The determination begins by outlining the context of the complaint, which revolves around the respondent's disclosure of personal information to a debt collector despite the complainant having settled their debt with the respondent. The evidence submitted by both the complainant and the respondent is thoroughly examined. The complainant provided screenshots of a text message from Elite Debt Management, while the respondent submitted information about the complainant and the loan in arrears submitted to debt collectors for recovery, along with emails notifying and updating the debt collectors on the status of outsourced loans and data processing agreements.

The determination addresses the specific issues for determination, which include whether the respondent infringed on the complainant's right to privacy according to the Data Protection Act, whether the respondent has sufficiently demonstrated compliance with the Data Protection Act with regards to the complainant's issues, and whether the complainant is entitled to the remedies sought for the alleged breach.

After a detailed analysis of the evidence and relevant legal provisions, the determination concludes that the complaint against Equity Bank Kenya Ltd is dismissed. It is determined that the respondent did not infringe on the complainant's right to privacy and has sufficiently demonstrated compliance with the Data Protection Act with regards to the complainant's issues. Additionally, the determination states that the complainant has the right to appeal this determination to the High Court of Kenya within 30 days.

 

Frequently Asked Questions

Frequently Asked Questions

A data subject is a natural person who is the subject of personal data held by a controller and who can be identified, directly or indirectly, through that personal data.

Each data subject has the right:

  • to be informed whether or not his or her personal data is being processed,
  • to request information about the processing, if data has been processed,
  • to be informed of the purpose of the processing and whether the data is being used in accordance with those purposes,
  • to be informed about third parties who receive personal data in Kenya and abroad,
  • to request the rectification of incomplete or inaccurate processed data, and
  • to request the erasure or destruction of personal data.

Data processing refers to any operation performed on personal data, either entirely or partially, automatically or manually. This includes collection, recording, storage, preservation, modification, revision, disclosure, transmission, assignment, making available, classification, or prevention of use.

Data controller: is a natural or legal person who determines the purposes and means of personal data processing and is accountable for the data filing system's establishment and administration.

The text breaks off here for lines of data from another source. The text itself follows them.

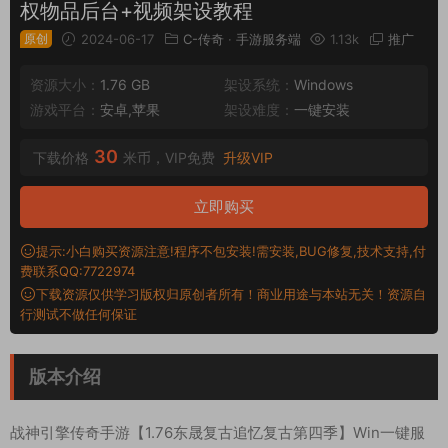
权物品后台+视频架设教程
原创
2024-06-17
C-传奇
·
手游服务端
1.13k
推广
资源大小：
1.76 GB
架设系统：
Windows
游戏平台：
安卓,苹果
架设难度：
一键安装
30
下载价格
米币，VIP免费
升级VIP
立即购买
提示:小白购买资源注意!程序不包安装!需安装,BUG修复,技术支持,付
费联系QQ:7722974
下载资源仅供学习版权归原创者所有！商业用途与本站无关！资源自
行测试不做任何保证
版本介绍
战神引擎传奇手游【1.76东晟复古追忆复古第四季】Win一键服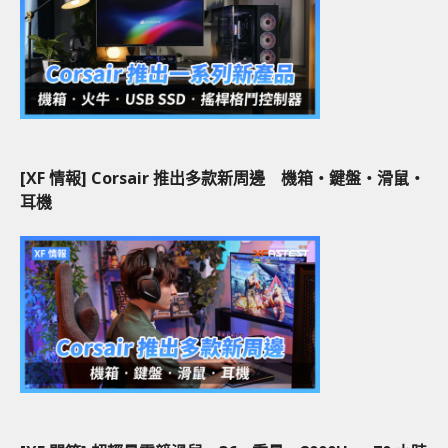
[XF 情報] Corsair 推出多款新周邊 機箱‧鍵盤‧滑鼠‧
耳機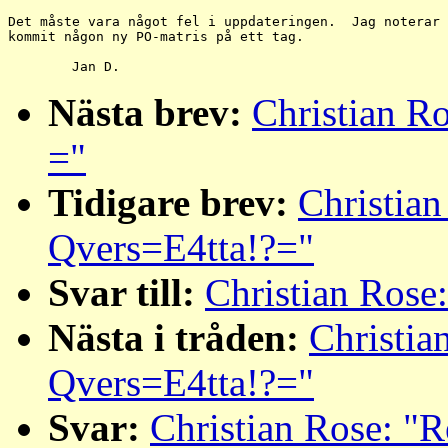
Det måste vara något fel i uppdateringen.  Jag noterar 
kommit någon ny PO-matris på ett tag.

Nästa brev:
Christian Ro
="
Tidigare brev:
Christian
Qvers=E4tta!?="
Svar till:
Christian Rose
Nästa i tråden:
Christia
Qvers=E4tta!?="
Svar:
Christian Rose: "R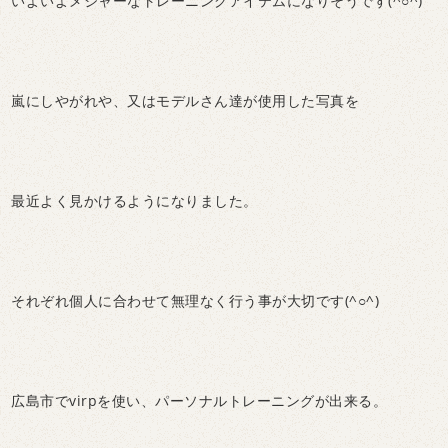
いよいよメジャーなトレーニングアイテムになりそうです(^○^)
嵐にしやがれや、又はモデルさん達が使用した写真を
最近よく見かけるようになりました。
それぞれ個人に合わせて無理なく行う事が大切です(^○^)
広島市でvirpを使い、パーソナルトレーニングが出来る。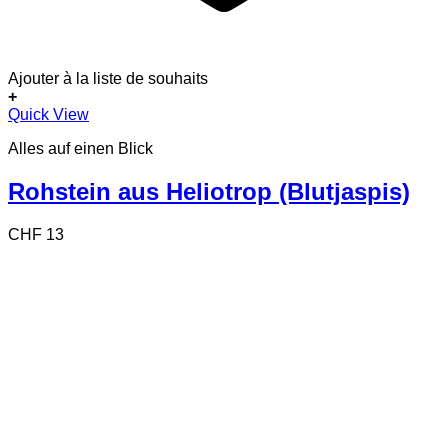
Ajouter à la liste de souhaits
+
Quick View
Alles auf einen Blick
Rohstein aus Heliotrop (Blutjaspis)
CHF
13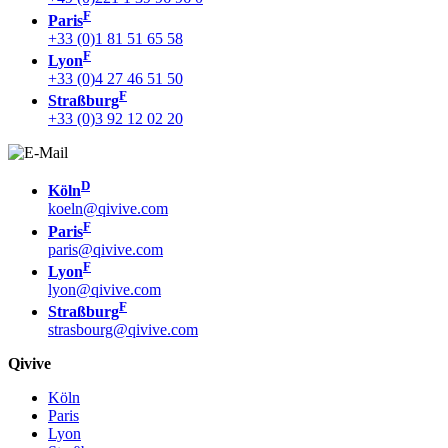
F
Paris
+33 (0)1 81 51 65 58
F
Lyon
+33 (0)4 27 46 51 50
F
Straßburg
+33 (0)3 92 12 02 20
D
Köln
koeln@qivive.com
F
Paris
paris@qivive.com
F
Lyon
lyon@qivive.com
F
Straßburg
strasbourg@qivive.com
Qivive
Köln
Paris
Lyon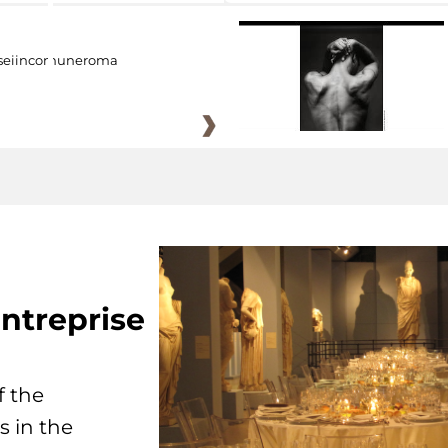
eiincomuneroma
ntreprise
f the
s in the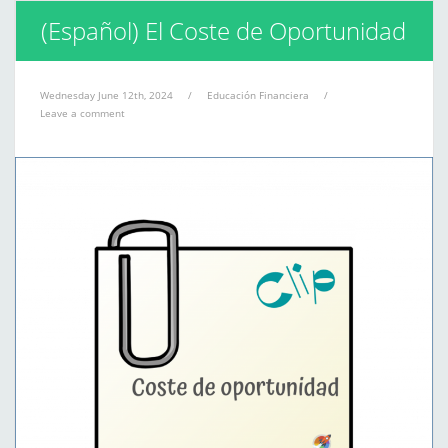
(Español) El Coste de Oportunidad
Wednesday June 12th, 2024
/
Educación Financiera
/
Leave a comment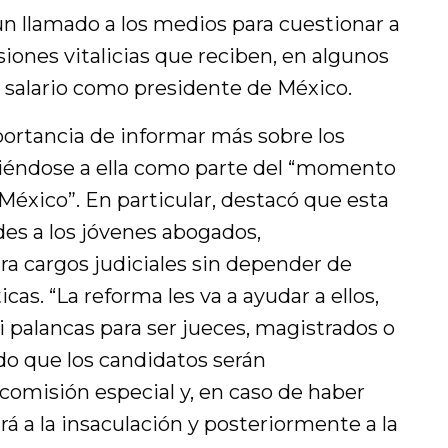
un llamado a los medios para cuestionar a
siones vitalicias que reciben, en algunos
 salario como presidente de México.
ortancia de informar más sobre los
iriéndose a ella como parte del “momento
 México”. En particular, destacó que esta
es a los jóvenes abogados,
ra cargos judiciales sin depender de
cas. “La reforma les va a ayudar a ellos,
i palancas para ser jueces, magistrados o
do que los candidatos serán
omisión especial y, en caso de haber
rá a la insaculación y posteriormente a la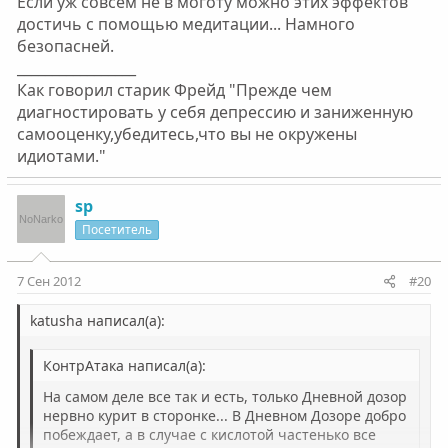
Если уж совсем не в моготу можно этих эффектов
достичь с помощью медитации... Намного
безопасней.
_________________
Как говорил старик Фрейд "Прежде чем
диагностировать у себя депрессию и заниженную
самооценку,убедитесь,что вы не окружены
идиотами."
sp
Посетитель
7 Сен 2012
#20
katusha написал(а):
КонтрАтака написал(а):
На самом деле все так и есть, только Дневной дозор
нервно курит в сторонке... В Дневном Дозоре добро
побеждает, а в случае с кислотой частенько все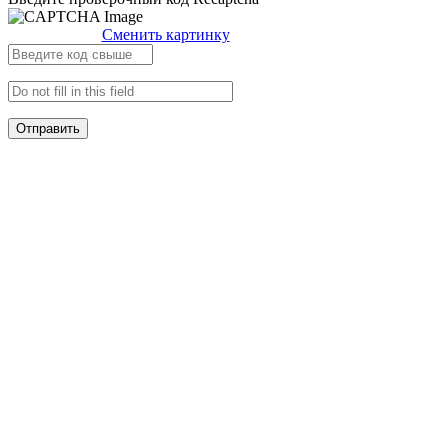
Сменить картинку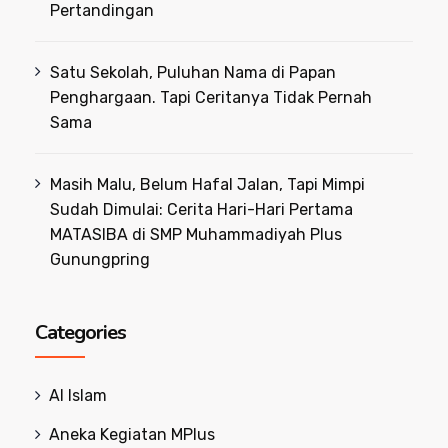
Pertandingan
Satu Sekolah, Puluhan Nama di Papan
Penghargaan. Tapi Ceritanya Tidak Pernah
Sama
Masih Malu, Belum Hafal Jalan, Tapi Mimpi
Sudah Dimulai: Cerita Hari-Hari Pertama
MATASIBA di SMP Muhammadiyah Plus
Gunungpring
Categories
Al Islam
Aneka Kegiatan MPlus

Data processor: is a natural or legal person that processes personal data on the basis of a data controller's authorization.

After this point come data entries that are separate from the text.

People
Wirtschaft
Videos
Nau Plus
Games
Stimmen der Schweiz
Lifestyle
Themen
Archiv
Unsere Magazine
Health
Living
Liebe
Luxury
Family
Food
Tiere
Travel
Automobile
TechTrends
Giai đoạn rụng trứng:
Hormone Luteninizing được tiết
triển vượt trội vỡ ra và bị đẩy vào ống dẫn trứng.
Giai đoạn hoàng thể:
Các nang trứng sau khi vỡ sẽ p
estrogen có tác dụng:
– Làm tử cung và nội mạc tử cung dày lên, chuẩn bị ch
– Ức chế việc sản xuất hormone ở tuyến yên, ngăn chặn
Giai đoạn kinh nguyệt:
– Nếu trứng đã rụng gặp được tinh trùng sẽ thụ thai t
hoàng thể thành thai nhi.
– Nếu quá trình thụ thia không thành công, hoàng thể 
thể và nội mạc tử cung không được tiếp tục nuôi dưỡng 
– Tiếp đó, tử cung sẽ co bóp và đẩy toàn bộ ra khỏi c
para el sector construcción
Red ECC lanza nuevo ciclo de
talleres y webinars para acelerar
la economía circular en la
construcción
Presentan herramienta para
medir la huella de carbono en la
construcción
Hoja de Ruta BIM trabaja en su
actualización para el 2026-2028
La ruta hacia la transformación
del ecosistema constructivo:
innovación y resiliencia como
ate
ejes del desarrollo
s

The data controller or processor is required to provide the following information: the purpose of the processing, the recipients of the processed data and the purpose of the transfer, the method used to collect personal data and its legal basis, and any other rights granted to the data subject by law.

The principles governing data processing are as follows: it must be processed fairly and lawfully, it must be accurate and up to date, it must be processed for specified, explicit, and legitimate purposes, it must be adequate, relevant, and not excessive in relation to the purposes for which it is processed, and it must be retained for the duration specified by law or for no longer than is necessary for the subsequent processing.

A Data Protection Impact Assessment can be used to identify and mitigate high risks associated with data processing that may impact the rights and freedoms of data subjects.

A data controller is a natural or legal person, public authority, agency or other body which, alone or jointly with others, determines the purpose and means of processing of personal data. On the other hand, a data processor is a natural or legal person, public authority, agency or other body which processes personal data on behalf of the data controller.